At this exact moment--where we haven't noticed whether or not there's another positional argument on the command-line--Appeal will now provisionally map -v to the command-line, by which I mean it will add -v to its internal list of options that are valid right now. But that wouldn't necessitate calling o3(). If there were no more arguments, Appeal will say "oh I guess we're not calling o3() after all, that's fine", and it'd be happy and call command3() as per the above.

Anyway. After Appeal provisionally maps -v to the command-line, the next thing it will do is pull out the next argument from the command-line argument iterator. Which, if we want to be all-encompassing here, could be one of four things:

  1. The command-line could already be exhausted, and there are no more arguments of any description. In which case, Appeal is happy, and it can call command3(), and it doesn't mind that it's not ever going to call o3(). (The things argument to command3() will be an empty iterable.)
  2. The next command-line argument doesn't start with a dash, in which case it's a positional argument. Appeal will say "okay, I have to build a call to o3()". This argument will be the first argument to o3(), and Appeal is gonna need two more if we're going to have a valid command-line. (The result of the call to o3() will be passed in to command3() as an entry in the things iterable.)
  3. The next command-line argument could be -v, in which case Appeal will also say "okay, I have to build a call to o3()". Appeal is gonna need three more arguments to fill in for this call to o3(), for this to be a valid command-line.
  4. The next command-line argument starts with a dash, but isn't -v or --verbose, in which case the command-line is illegal. (I told you we were covering all bases.)

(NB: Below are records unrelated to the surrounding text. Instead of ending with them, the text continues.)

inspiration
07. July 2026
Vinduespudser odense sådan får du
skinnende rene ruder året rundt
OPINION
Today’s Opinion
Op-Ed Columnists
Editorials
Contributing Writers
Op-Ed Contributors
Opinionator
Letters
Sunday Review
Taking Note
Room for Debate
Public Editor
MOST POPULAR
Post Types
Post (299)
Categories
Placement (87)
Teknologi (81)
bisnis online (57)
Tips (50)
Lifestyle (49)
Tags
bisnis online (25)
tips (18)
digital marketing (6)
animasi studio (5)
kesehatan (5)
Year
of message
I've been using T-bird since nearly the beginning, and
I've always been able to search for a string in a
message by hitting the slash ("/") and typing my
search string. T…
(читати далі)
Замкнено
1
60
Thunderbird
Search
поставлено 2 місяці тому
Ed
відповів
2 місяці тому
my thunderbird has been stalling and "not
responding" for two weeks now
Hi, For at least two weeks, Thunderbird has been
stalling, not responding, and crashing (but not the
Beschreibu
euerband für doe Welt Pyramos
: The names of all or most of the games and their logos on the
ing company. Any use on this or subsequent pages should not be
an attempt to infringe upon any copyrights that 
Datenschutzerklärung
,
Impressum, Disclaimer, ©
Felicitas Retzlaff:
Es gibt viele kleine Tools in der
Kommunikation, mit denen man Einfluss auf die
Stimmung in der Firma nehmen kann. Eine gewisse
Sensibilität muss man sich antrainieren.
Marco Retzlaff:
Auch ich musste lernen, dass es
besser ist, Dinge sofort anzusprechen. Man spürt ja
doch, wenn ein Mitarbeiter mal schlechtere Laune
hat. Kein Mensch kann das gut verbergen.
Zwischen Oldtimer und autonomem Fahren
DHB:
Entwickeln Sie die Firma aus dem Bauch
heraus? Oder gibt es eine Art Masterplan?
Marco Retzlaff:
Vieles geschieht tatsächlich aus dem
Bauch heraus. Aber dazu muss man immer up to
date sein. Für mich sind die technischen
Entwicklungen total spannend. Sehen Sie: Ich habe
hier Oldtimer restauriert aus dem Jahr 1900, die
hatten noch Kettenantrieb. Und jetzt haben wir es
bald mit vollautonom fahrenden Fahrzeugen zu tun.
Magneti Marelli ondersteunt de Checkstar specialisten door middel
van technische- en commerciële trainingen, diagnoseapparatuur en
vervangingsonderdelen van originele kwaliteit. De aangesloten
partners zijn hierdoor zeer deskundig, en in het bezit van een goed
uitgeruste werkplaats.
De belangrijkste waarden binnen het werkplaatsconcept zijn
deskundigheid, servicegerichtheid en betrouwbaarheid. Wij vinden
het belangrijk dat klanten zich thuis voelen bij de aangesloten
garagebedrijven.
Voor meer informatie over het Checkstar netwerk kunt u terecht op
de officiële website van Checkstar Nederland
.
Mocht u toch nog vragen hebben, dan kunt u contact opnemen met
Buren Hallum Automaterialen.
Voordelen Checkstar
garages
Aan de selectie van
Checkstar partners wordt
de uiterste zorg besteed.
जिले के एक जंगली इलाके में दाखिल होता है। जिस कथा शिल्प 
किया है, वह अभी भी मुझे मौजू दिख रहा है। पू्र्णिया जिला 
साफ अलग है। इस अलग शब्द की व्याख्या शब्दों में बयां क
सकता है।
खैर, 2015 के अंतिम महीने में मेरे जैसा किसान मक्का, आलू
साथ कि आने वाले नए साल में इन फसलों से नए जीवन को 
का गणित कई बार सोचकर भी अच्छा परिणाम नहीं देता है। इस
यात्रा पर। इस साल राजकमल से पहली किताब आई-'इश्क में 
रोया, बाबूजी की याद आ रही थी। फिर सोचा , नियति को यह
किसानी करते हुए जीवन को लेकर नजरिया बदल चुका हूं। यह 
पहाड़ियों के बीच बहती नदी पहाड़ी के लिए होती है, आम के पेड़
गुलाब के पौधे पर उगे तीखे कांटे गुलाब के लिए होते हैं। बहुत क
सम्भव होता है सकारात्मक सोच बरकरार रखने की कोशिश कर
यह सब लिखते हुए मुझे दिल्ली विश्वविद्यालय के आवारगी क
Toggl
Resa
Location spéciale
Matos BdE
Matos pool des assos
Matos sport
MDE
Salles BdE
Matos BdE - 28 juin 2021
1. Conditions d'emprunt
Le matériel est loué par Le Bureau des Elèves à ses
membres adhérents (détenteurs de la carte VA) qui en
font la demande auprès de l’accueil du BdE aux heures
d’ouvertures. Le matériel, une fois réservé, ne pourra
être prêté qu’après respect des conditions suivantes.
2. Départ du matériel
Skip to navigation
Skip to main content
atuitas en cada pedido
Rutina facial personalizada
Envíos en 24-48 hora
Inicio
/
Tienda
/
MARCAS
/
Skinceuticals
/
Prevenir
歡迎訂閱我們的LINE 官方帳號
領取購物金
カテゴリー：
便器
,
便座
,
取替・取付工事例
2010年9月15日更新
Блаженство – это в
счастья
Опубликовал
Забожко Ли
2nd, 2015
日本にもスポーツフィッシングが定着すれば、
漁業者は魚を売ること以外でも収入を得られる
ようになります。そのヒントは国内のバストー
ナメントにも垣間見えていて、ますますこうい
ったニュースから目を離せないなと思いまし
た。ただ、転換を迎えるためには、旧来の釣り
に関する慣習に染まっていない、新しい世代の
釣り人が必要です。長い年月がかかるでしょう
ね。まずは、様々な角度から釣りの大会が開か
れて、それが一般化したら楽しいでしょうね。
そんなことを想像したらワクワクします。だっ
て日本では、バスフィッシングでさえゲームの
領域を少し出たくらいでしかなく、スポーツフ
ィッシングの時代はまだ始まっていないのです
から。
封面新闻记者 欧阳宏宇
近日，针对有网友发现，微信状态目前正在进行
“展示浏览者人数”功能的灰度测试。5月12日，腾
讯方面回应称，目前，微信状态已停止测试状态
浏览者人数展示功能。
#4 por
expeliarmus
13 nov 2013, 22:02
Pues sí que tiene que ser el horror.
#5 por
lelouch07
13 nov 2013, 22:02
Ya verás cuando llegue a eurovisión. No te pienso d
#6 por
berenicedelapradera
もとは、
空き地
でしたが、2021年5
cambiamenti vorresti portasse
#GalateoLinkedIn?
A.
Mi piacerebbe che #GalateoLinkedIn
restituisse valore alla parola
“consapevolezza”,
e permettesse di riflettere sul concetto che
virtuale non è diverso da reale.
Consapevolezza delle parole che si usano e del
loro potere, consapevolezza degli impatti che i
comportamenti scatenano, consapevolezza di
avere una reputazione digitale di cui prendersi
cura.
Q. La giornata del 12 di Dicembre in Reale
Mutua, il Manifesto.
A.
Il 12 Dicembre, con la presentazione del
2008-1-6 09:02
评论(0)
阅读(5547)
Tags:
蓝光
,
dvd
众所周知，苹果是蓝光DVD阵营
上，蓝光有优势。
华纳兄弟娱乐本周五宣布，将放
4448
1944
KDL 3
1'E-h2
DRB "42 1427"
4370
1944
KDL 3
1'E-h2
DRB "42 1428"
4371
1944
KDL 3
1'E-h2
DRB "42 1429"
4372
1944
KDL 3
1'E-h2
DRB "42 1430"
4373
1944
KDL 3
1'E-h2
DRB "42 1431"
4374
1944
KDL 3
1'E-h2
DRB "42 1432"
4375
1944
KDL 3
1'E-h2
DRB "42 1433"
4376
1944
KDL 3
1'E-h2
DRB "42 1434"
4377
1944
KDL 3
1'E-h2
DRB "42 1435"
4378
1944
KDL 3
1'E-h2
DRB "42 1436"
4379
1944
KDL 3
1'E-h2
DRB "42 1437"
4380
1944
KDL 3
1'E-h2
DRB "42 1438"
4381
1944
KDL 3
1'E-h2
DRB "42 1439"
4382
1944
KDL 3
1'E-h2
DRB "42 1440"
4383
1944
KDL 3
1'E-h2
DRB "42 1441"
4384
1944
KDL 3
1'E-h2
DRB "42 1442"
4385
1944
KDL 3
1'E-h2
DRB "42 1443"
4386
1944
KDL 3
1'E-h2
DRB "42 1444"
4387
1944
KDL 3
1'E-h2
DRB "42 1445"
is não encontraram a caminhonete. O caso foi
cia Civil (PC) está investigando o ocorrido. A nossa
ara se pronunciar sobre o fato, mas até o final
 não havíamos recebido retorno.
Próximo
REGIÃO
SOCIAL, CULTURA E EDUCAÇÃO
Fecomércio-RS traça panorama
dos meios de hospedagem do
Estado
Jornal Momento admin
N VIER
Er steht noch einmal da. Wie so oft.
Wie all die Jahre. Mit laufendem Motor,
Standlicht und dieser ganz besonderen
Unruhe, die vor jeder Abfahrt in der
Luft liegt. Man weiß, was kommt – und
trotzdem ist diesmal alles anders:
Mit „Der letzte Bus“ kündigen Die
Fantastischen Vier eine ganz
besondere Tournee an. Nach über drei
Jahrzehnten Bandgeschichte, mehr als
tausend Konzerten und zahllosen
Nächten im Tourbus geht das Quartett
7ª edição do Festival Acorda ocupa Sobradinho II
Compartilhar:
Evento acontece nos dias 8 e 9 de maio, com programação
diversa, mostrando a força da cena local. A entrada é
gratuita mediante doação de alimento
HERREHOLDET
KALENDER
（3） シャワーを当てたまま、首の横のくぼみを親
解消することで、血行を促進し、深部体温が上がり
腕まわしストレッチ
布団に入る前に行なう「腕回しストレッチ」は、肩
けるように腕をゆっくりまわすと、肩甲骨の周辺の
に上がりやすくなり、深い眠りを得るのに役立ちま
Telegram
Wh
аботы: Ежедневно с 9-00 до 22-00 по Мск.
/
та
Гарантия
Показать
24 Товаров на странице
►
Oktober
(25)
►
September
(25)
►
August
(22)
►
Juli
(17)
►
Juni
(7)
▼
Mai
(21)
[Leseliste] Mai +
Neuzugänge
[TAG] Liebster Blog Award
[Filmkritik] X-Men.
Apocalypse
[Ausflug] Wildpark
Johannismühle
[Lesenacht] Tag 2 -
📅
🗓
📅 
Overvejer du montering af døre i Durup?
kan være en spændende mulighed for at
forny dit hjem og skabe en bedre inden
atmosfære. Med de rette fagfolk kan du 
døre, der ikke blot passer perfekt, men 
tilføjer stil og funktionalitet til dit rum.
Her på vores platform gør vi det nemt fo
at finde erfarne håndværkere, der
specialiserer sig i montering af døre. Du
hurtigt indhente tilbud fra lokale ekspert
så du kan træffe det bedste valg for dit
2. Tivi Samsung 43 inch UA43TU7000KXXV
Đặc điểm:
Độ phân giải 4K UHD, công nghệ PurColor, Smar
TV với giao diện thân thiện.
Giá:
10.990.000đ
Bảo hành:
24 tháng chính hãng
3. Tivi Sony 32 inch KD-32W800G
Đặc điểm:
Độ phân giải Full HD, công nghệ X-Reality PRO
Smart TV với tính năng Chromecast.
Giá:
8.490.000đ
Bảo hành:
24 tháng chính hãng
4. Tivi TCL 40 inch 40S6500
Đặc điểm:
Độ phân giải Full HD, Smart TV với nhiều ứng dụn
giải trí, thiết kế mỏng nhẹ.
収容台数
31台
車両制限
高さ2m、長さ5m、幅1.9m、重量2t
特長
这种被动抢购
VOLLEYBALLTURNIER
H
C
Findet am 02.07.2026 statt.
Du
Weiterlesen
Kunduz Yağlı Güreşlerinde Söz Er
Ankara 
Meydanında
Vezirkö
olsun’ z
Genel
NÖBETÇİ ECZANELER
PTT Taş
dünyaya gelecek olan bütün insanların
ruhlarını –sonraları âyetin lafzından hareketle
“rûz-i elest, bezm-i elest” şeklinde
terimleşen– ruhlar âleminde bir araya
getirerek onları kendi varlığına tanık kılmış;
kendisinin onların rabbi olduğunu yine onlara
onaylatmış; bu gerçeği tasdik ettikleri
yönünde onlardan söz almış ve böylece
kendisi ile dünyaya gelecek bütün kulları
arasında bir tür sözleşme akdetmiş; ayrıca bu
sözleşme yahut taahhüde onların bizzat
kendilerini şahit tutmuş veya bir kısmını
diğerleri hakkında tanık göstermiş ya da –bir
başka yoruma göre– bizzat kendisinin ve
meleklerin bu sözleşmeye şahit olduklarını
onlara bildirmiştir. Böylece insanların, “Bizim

So finally, here's the funny side-effect of these semantics. In this world, the following command-line:

% myscript.py command3 arg a b c -v

is invalid, because Appeal wants to call o3() twice. By the time Appeal sees the -v, it's already built the first call to o3()--that one's all done and ready to go. The -v it sees at the end there tells Appeal to build a second call to o3(), and we don't have any more positional arguments to use to fill it in, and so Appeal is unhappy and throws an exception. And now we need to figure out how to intelligibly communicate that to the user in a short string we can display before usage.

--

There are really three possibilities for how to handle options in repeating optional groups (*args):

  1. They're provisionally bound before the first positional parameter in the repeating optional group, and get rebound after we see the last provisional parameter. (This is the scenario I described in this post in this issue.)
  2. They're always bound after the first positional parameter in the repeating optional group, and only get rebound after we see the first provisional parameter in the next instance of that repeating optional group. (This is the scenario I described in my previous post in this issue.)
  3. Like 2., except that the first time we bind them provisionally before the first positional parameter as per 1.

I can see the benefits of each of these. I don't expect to do 3, because I think consistency is probably better than the mild convenience afforded by its inconsistency. And, as I said at the top of this message, I'm now tilting away from 2 and towards 1.

larryhastings commented 1 year ago

Done!

larryhastings commented 1 year ago

And for the record, I went with the early-binding (and therefore early-un-binding). I think the mild surprise folks might experience on the rare occasion an option is un-bound (or re-bound) earlier than they expected is minuscule, compared to the big win of options being available early the way folks would normally expect.